Recurring themes in our programme activities are differing experiences and definitions of publicness and the changing views of art and the role of the artist throughout history until today. We work simultaneously with several relatively constantly topical subjects, including the designed living environment, citizen involvement and art that gives rise to debate, as our relation to historical art has changed. Another persistently topical subject is thinking innovatively and reimagining memorial art and monuments. How they can be created with an understanding of our contemporary age and how art can negotiate and influence experiences of sites, histories, politics and values. Who and what art should make us remember, in which way and why?
Questions are also raised about art and artistic freedom with the point of departure in concepts such as criticality and instrumentalisation. The concept of “criticality” attempts to express the artistic challenge of being involved in a context and, at the same time, safeguarding the artistic room to maneuver. An attempt to not only contribute aesthetic experience to a project but also ensure that the artistic perspectives add reflection and challenge our habitual ways of thinking and values.
“Instrumentalised” public art has lost its artistic freedom and is no longer the independent and challenging force that, according to Sweden’s cultural policy, it should be. In the past, this meant that the artistic design, expression and content were strictly controlled by the commissioner and the artworks often took the form of historical monuments or sculptures erected on public squares. Nowadays, commissioners of public art often work consciously with several types of artistic expression and self-organised artists can initiate projects in public spaces without being commissioned. Accordingly, it is no longer obvious which type of art has the greatest opportunity to be free and critical.
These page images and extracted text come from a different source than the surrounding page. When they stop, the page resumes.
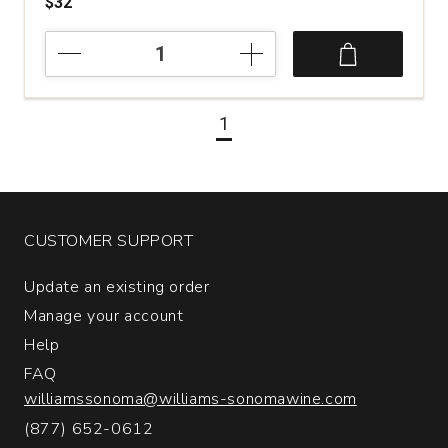
$32
2022
Pievalta
San
Paolo
1
Castelli
di
Jesi
Verdicchio
Riserva
quantity:
CUSTOMER SUPPORT
1
Update an existing order
Manage your account
Help
FAQ
williamssonoma@williams-sonomawine.com
(877) 652-0612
At times, artistic expressions can play into the hands of various societal powers, but public art can also offer resistance.
Our programme activities also address the temporal aspect of art; for example, how the meaning of an artwork changes over time. We speak about how temporal aspects such as temporary or permanent can both influence how long art should be preserved and how we understand it. It may be issues concerning our cultural heritage, what art should commemorate, how and why, as well as who and what art should make us mourn or celebrate and how. And last but not least, identifying ways to enable us to see what has been forgotten and why. The social and historical blind spots, that which has been made invisible and deliberately forgotten, are often more telling than the sculpture installed on a pedestal in the middle of the square. An important recurring subject is therefore thinking innovatively and reflecting on memorial art and monuments. How they can be created with an understanding of our contemporary age, how they can be developed in an experimental manner in the interface between art, architecture and landscape. And how art can negotiate and relate to the creation of sites, different histories, politics and norms.
Extended ways of looking at art, including performance art or artist-run meeting places, also recur in our programme. Contemporary public art appears in many forms, not all of which are physical, such as performance art. Public art today can also be relational and conceptual as it creates staged situations, contributes to how meetings occur or sites develop. Public art can also challenge societal norms and conditions, in the same way as the public realm consists not only of the built physical environment, streets and squares, but also of the social and mental spaces that are formed through the exchange of ideas and critical reflections. It is also about creating space for learning, experiments and discussing relevant topical issues. These are the issues we are attempting to address in our programme activities. Please feel free to participate.
Many of our external programme activities are co-produced and developed in collaboration with other actors, museums, art institutions, individual artists, educational institutions as well as government agencies and regions. We also collaborate with biennials, curatorial platforms and international networks.